A prospective study was performed to assess the impact of sperm DNA fragmentation on the outcome of IVF with own or donated oocytes. The study population included 178 couples (62 cycles of IVF, 116 of intracytoplasmic sperm injection (ICSI)) with own (n=77) and donor (n=101) oocytes. DNA fragmentation was evaluated by TdT (terminal deoxynucleotidyl transferase)-mediated dUDP nick-end labelling assay. Correlation between DNA damage to oocyte fertilization, embryo quality and clinical pregnancy, implantation and miscarriage rates was evaluated. DNA fragmentation was not related to fertilization rates in either IVF (r=0.08) or ICSI (r=-0.04) cycles.

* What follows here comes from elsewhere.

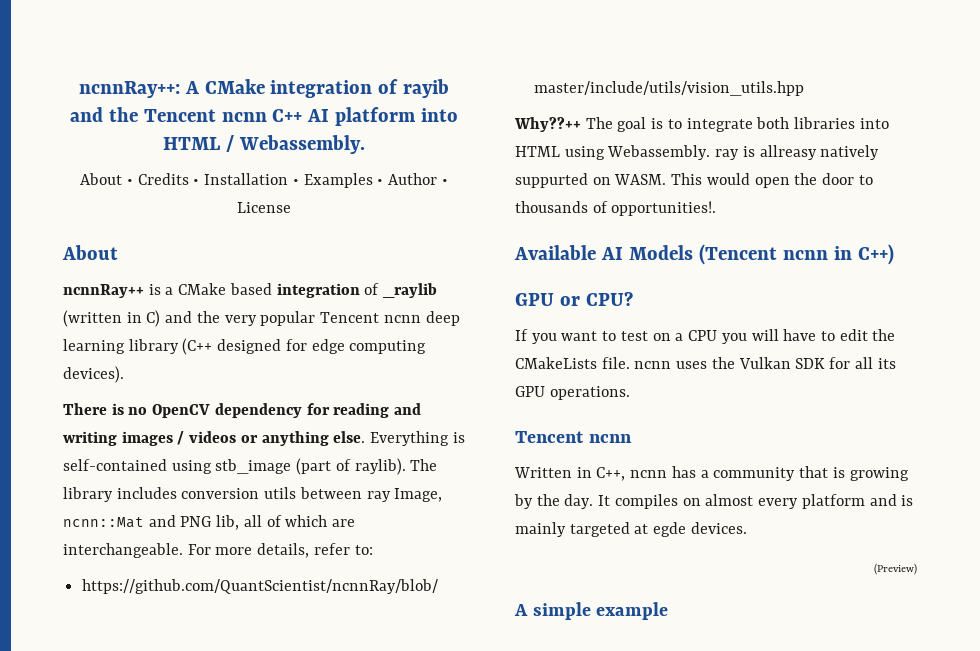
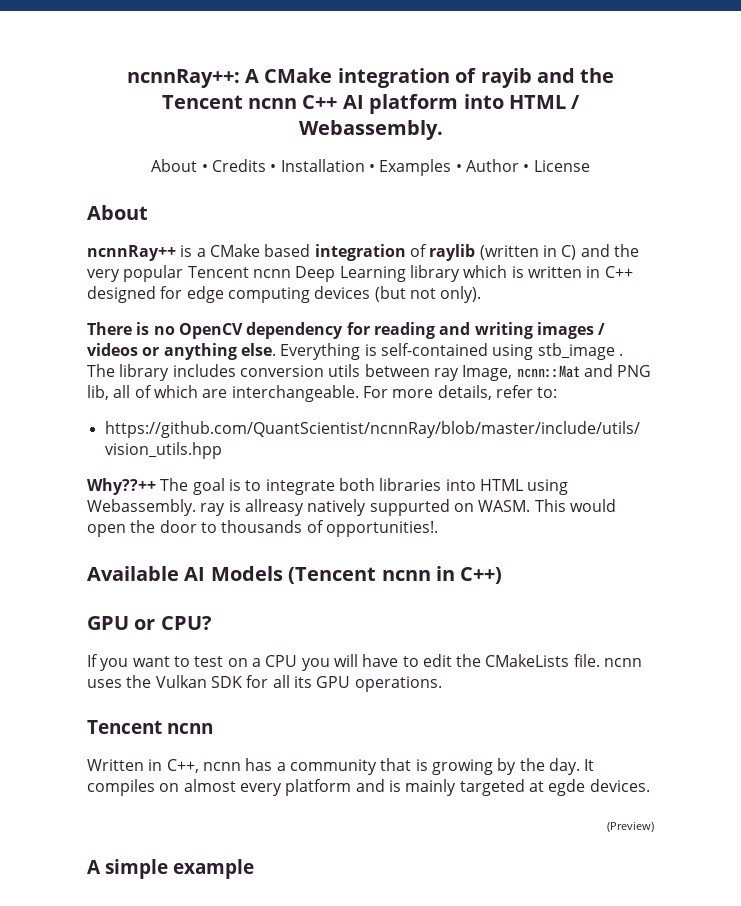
[383,283,438,298] _raylib -> [429,244,476,261] raylib
[425,311,460,326] [63,338,427,355] [63,366,124,383] deep learning library (C++ designed for edge computing devices). -> [295,265,633,282] [87,286,482,303] Deep Learning library which is written in C++ designed for edge computing devices (but not only).
[296,458,406,475] (part of raylib). -> [618,353,623,356] .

DNA fragmentation was similar in patients with <50% embryo utilization rate compared with ≥50%, in cancelled and in embryo transfer cycles and in miscarriages and in successful deliveries. Moreover, DNA fragmentation was similar in pregnant and non-pregnant women as well as in IVF with own or donor oocytes. In the multivariable analysis, the odds ratio of DNA after controlling by age was 1.0. Using a 36% sperm fragmentation threshold, results did not vary. It is concluded that DNA damage was not related to outcomes of IVF or ICSI with own or donor oocytes.